The doctors who examined Cho in December 2005 were more honest than the Drew Pinsky-type sorcerers the networks inflict upon their viewers. They found that he was “depressed,” but of normal “insight” and “judgment.” In retrospect, his wise teacher, Nikki Giovanni—also the only one to use the E-word—would have to admit he acted in character: purposeful and brutal, never frazzled or faltering. Contrary to Pinsky’s “ideation,” the mass murder at Virginia-Tech was not a mental breakdown, but a mission accomplished. Cho was evil in action.

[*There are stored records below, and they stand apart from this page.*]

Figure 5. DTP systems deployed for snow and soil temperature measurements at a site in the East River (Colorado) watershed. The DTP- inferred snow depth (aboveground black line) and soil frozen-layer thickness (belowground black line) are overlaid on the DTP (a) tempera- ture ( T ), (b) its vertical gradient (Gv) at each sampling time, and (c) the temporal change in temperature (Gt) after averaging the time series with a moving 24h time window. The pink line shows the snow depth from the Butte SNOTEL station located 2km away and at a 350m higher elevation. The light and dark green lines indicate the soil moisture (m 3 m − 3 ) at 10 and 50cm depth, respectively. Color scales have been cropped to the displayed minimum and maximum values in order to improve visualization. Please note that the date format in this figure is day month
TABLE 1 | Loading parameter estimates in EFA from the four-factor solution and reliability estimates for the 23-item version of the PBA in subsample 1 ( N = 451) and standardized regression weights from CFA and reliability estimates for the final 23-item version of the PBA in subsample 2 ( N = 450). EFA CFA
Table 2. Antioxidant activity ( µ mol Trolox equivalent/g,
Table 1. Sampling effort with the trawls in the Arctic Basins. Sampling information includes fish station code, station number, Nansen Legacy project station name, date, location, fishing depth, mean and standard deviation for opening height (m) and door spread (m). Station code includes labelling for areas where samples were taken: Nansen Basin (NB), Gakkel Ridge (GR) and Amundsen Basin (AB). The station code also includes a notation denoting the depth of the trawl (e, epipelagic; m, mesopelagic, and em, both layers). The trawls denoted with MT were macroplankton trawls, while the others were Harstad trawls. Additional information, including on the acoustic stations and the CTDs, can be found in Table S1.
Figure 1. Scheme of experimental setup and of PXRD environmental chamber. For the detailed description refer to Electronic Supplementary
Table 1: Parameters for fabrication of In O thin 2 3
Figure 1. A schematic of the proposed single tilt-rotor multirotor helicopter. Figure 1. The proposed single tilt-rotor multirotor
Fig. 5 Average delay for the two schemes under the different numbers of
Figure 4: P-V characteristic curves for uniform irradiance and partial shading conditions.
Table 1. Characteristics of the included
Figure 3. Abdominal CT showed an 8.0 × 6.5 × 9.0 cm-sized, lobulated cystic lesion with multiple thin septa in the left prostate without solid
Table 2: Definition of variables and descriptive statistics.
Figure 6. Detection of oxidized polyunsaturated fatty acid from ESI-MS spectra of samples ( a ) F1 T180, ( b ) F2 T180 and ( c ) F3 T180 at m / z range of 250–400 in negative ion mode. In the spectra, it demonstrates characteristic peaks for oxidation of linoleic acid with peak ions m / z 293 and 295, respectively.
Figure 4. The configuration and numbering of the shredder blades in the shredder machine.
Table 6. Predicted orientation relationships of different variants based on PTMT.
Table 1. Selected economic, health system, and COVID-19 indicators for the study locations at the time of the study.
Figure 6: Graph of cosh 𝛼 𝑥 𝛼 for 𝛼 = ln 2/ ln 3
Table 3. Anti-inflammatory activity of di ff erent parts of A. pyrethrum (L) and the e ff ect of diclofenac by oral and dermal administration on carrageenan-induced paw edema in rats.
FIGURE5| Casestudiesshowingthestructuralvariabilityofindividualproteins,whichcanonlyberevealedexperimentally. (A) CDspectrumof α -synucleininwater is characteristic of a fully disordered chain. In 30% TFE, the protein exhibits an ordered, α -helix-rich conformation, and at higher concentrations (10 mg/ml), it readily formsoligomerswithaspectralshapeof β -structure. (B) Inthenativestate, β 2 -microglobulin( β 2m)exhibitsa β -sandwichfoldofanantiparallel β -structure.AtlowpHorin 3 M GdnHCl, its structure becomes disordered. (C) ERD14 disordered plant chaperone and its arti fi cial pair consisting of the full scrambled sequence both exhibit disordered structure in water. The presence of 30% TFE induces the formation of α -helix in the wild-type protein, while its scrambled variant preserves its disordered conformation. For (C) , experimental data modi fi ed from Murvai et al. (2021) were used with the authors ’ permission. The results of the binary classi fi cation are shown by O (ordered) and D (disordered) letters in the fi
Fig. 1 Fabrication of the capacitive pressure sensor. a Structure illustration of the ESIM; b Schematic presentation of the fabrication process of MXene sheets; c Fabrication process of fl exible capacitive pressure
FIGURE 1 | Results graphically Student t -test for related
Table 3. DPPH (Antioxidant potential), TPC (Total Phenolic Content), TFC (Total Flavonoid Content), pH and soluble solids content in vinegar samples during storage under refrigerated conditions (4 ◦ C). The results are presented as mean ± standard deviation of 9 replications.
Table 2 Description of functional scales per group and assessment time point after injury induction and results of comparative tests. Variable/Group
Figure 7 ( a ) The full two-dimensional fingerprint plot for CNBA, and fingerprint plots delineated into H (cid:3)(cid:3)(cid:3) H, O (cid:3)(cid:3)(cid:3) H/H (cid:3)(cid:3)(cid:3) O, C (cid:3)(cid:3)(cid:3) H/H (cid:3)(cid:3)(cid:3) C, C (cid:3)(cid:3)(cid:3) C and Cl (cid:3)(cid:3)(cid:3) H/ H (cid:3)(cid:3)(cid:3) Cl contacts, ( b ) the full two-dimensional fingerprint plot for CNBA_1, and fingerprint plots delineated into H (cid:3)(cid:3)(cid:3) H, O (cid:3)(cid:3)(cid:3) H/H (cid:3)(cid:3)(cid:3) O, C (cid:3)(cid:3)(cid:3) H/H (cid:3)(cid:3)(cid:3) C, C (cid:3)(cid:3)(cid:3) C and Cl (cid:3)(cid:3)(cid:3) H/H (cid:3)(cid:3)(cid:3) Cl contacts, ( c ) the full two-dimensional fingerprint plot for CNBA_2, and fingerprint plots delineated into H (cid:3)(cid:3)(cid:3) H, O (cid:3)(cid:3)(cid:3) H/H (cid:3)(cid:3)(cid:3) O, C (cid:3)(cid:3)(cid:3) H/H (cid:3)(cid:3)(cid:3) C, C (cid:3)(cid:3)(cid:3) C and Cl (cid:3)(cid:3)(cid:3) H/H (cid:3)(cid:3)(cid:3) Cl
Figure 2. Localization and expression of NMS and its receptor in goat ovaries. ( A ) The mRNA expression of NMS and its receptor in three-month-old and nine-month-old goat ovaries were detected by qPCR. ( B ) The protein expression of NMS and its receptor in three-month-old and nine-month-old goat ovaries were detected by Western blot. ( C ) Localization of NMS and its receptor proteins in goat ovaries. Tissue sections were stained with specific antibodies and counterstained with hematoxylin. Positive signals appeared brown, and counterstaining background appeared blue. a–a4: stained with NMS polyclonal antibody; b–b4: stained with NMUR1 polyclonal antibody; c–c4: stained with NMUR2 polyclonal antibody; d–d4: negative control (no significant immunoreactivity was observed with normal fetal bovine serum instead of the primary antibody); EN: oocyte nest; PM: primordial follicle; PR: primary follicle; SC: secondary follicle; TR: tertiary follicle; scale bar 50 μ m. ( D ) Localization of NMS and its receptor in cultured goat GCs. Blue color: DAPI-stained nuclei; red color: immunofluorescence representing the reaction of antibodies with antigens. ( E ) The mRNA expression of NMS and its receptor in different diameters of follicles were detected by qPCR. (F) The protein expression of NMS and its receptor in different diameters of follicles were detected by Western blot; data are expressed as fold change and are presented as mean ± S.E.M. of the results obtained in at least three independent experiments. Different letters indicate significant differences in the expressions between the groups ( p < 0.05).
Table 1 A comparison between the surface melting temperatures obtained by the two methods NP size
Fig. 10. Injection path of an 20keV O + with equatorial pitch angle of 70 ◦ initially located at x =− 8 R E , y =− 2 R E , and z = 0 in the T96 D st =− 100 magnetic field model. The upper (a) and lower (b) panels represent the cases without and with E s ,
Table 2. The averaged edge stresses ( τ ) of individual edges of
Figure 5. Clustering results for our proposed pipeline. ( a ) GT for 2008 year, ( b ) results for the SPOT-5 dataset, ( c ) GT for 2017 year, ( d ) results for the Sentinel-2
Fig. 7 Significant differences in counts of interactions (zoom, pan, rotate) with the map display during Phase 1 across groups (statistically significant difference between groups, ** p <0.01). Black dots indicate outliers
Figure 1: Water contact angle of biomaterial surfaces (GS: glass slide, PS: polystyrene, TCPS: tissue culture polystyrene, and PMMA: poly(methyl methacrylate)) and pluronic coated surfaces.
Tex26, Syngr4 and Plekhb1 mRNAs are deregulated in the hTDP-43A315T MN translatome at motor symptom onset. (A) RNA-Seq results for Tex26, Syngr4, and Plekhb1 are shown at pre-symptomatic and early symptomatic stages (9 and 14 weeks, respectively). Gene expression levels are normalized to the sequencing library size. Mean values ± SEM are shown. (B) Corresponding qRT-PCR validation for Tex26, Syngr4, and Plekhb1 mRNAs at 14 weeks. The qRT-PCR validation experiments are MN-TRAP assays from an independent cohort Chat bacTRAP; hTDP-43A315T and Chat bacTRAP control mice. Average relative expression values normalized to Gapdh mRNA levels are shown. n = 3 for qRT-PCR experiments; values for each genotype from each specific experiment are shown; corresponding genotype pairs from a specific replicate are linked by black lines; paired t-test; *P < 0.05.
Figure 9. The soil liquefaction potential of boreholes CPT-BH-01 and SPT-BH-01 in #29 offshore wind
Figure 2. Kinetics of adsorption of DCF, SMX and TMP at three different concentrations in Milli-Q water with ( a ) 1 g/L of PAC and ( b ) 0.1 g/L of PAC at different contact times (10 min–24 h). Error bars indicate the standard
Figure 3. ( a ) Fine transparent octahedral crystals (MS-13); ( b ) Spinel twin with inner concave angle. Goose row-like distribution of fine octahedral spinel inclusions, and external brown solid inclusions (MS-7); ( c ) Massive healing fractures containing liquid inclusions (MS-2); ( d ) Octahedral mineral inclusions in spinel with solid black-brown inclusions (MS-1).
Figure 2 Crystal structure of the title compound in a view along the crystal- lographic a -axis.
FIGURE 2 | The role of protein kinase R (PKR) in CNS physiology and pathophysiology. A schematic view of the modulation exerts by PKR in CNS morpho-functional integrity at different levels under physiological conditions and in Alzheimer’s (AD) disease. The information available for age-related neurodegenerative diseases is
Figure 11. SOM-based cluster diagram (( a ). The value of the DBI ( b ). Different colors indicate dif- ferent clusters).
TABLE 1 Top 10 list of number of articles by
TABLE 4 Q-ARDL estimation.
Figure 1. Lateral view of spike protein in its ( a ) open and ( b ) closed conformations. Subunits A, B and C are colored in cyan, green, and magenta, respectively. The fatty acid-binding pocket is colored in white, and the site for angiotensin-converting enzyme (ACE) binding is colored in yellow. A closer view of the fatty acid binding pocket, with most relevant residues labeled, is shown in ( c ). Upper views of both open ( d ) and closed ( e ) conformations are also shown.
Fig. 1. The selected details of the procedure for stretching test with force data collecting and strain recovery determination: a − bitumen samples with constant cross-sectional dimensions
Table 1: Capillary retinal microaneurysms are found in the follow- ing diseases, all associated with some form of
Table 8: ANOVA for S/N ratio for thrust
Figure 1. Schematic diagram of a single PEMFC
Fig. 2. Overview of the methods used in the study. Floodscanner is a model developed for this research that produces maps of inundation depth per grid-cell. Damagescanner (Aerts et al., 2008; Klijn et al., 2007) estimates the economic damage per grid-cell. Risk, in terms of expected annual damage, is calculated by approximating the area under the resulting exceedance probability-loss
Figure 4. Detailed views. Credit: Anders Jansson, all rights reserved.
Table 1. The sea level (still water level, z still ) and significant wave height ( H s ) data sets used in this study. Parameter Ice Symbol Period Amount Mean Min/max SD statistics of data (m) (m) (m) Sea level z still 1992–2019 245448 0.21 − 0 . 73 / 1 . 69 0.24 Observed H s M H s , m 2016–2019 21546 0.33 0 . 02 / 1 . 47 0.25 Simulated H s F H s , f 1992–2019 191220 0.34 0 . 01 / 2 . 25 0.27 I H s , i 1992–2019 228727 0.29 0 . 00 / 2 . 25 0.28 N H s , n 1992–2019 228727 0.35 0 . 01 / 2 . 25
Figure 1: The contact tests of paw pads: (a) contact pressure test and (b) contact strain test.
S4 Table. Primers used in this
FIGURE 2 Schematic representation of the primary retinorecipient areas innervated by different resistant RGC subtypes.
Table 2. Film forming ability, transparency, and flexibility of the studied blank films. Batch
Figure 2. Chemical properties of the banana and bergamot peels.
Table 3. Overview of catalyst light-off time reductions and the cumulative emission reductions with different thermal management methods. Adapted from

Between his early and late morning killing sprees, Cho paid a visit to a Blacksburg post office. There, he mailed a “multimedia manifesto” to the NBC television network. His thinking was, once again, rational. Having developed a good feel for the campus police’s ineptness, Cho had no qualms about postponing the gruesome finale he had in store for a bit. He was equally astute about placing his trust in the media. Cho knew they would disseminate his feral fulminations, instantiated on QuickTime video, far and near. He knew that, entrusted to smut purveyors like Nancy Grace and Greta van Susteren, the manner in which he likened himself to Christ, and blamed rich kids, hedonism, and Christianity for his failings, would, eventually, become a cult event with apostles.
The experts will now contend falsely that they could have calibrated the killer differently; that their ministrations might have prevented the murderer from murdering. The logic? A killer is not evil, but ill. The witch doctor’s potions can thus exorcise evil, as evil is merely a manifestation of organic disease. Just like cancer. The irony is that Cho was compliant. When he commenced the countdown to the crime, as the LA Times reported, he “began rising earlier, sometimes by 5:30 a.m., to put in his contact lenses, apply his acne medicine, and to take his prescription pills.” (Emphasis added.) The pills didn’t stop Cho, because evil is not an illness to be excised. Like good, evil is a human propensity, to be rejected or pursued.
A well-aimed bullet would have stopped Cho. But gun-free zones are not the only areas in need of reclamation. The concept of the individual as a responsible, self-determining agent is the foundation of a free society. Liberty requires that psychiatric mumbo-jumbo not be allowed to oust morality.